Pipelining and Dec Jupiter thoughts....

Fri May 7 04:55:24 CDT 2021

http://bitsavers.informatik.uni-stuttgart.de/pdf/dec/pdp10/

Has a *lot* of stuff. As I start cranking up my brain to drag BLT out of 
the shed and start working on it I'm finding this stuff to be a serious 
refresher.

C

On 5/7/2021 2:06 AM, Lee Courtney wrote:
> Chris - great and interesting overview. Do you have a reading list for 
> more details? Thanks!
>
> Lee Courtney
>
> On Thu, May 6, 2021 at 7:35 PM Chris Zach via cctalk 
> <cctalk at classiccmp.org <mailto:cctalk at classiccmp.org>> wrote:
>
>
>     > Sort of.  But while a lot of things happen in parallel, out of
>     order, speculatively, etc., the programming model exposed by the
>     hardware still is the C sequential model.  A whole lot of logic is
>     needed to create that appearance, and in fact you can see that all
>     the way back in the CDC 6600 "scoreboard" and "stunt box".  Some
>     processors occasionally relax the software-visible order, which
>     tends to cause bugs, create marketing issues, or both -- Alpha
>     comes to mind as an example.
>
>     Interesting to see this.
>
>     I've been reading a lot recently about the Jupiter/Dolphin project
>     and
>     the more I read the more I understand why it just could not be
>     done. At
>     the time (and to an extent even now) the only way to really improve a
>     system's performance was to pipeline the processor, and the Pdp10
>     instruction set just wasn't easy to do that with.
>
>     They had a great concept: An Instruction fetch/decode system
>     (IBOX), an
>     execution engine (EBOX), the obligitory vector processor or FPU
>     (HBOX)
>     and of course the memory system (MBOX).

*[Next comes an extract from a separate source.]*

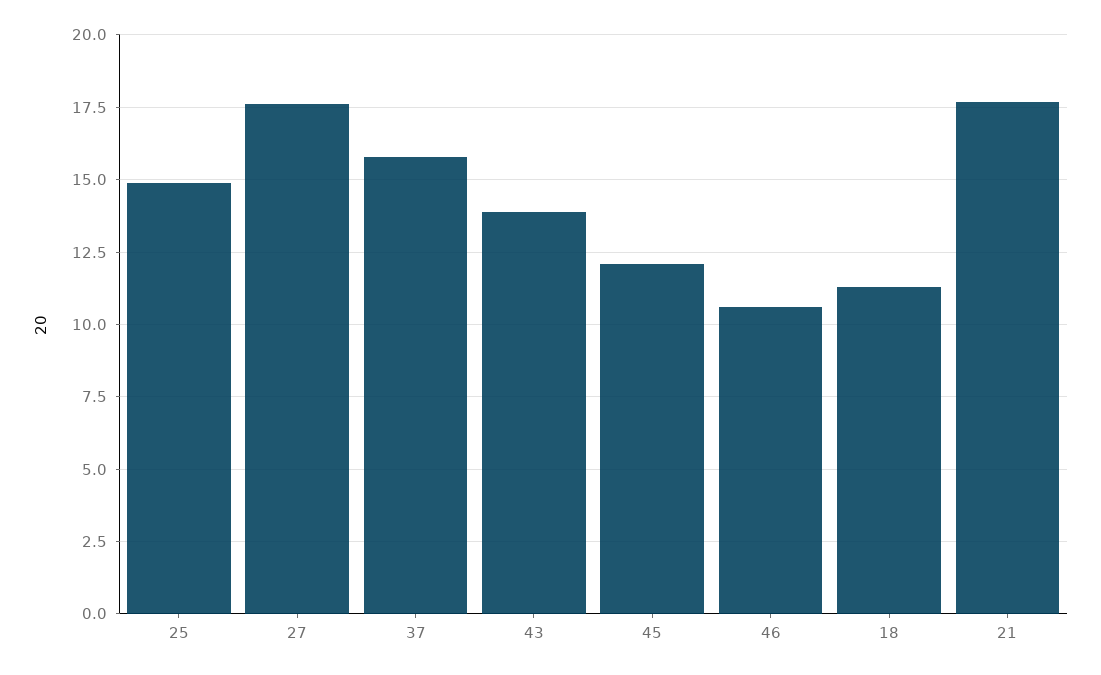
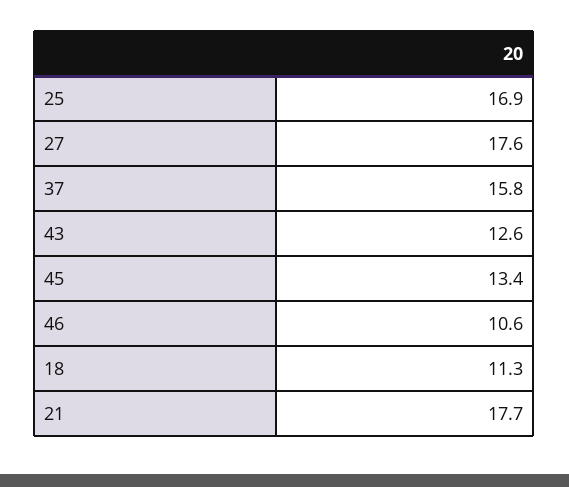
25: 15 -> 16.9
43: 14 -> 12.6
45: 12 -> 13.4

Break the process up into
>     steps
>     and have the parts all work in parallel to boost performance.
>
>     Unfortunately they started to find way too many cases where an
>     indirect
>     instruction would be fetched that would be based on the AC, which was
>     being changed by another instruction in the EBOX. This would blow out
>     all the prefetched work in the pipe, forcing the IBOX to do a costly
>     reload.
>
>     Likewise branch prediction couldn't be done well because most
>     branches
>     and skips depended on the value in the AC which was once again
>     usually
>     being modified in the EBOX down the pipe. As soon as it was
>     modified the
>     pipe had to be flushed and reloaded. It looks like they tried to put
>     that logic into the IBOX to catch these issues, but that resulted
>     in a
>     flat processor that wasn't going to benefit from any parallelism, an
>     endless series of bugs, and an IBOX that was pretty much running with
>     its own EBOX.
>
>     It got worse when they realized that the Extended memory segments
>     in the
>     2060 architecture totally wrecked the concept of an instruction
>     decoder/execution box. There were just too many places where an
>     indirect
>     instruction to another section which was then based on the AC's would
>     result in Ibox tossing the queue and invalidating the translation
>     buffers. Increasing the translation buffer helped (I think that's
>     one of
>     the things they did on the final 2065 to make it faster) but they
>     couldn't make that big and fast enough. I guess an indirect jump
>     instruction based on comparing the AC to an indirect address
>     pointing to
>     an extended segment would be enough to make any decoder just cry.
>
>     It's sad to read, you can almost see then realizing it was doomed.
>     The
>     Foonly F1 was a screamer, but it was basically the KA10
>     instruction set
>     and couldn't run extended memory segments like the 2060. And when
>     they
>     tried to do the same thing with the F4 it came out to be a little
>     slower
>     than a 2060. I used to think they put only one extended segment in
>     the
>     2020 to cripple the box, but maybe they started running into the same
>     problem and ran out of microcode space to try and address it.
>
>     Couple this with the fact that much of the 20 series programs were
>     built
>     in assembler (and why not, it was an amazing thing to program) and
>     you
>     just had too many programs with cool bespoke code that would totally
>     trash a pipeline. Fixing compilers to order instructions properly
>     could
>     have worked, but people just wrote in assembler it wasn't going to
>     happen and they weren't about to re-code their app to please the new
>     scheduler God.
>
>     The VAX instruction set was a lot less beautiful, but could be
>     pipelined
>     easier especially with the dedicated MMU so they took the people and
>     pipelined the hell out of the 780 resulting in the nifty 8600/8650
>     and
>     later the 8800's. Dec learned their lesson when they built Alpha, and
>     even Intel realized that their instruction set needed to be pipelined
>     for the Pentium Pro and above processors.
>
>     Ah well. I don't think it was evil marketing or VAX monsters that
>     killed
>     the KC10, it was simply the fact that the amazing instruction set
>     couldn't be pipelined to make it more efficient for hardware and the
>     memory management system wasn't as efficient as the pdp11/Vax MMU
>     concept.
>
>
>
> -- 
> Lee Courtney
> +1-650-704-3934 cell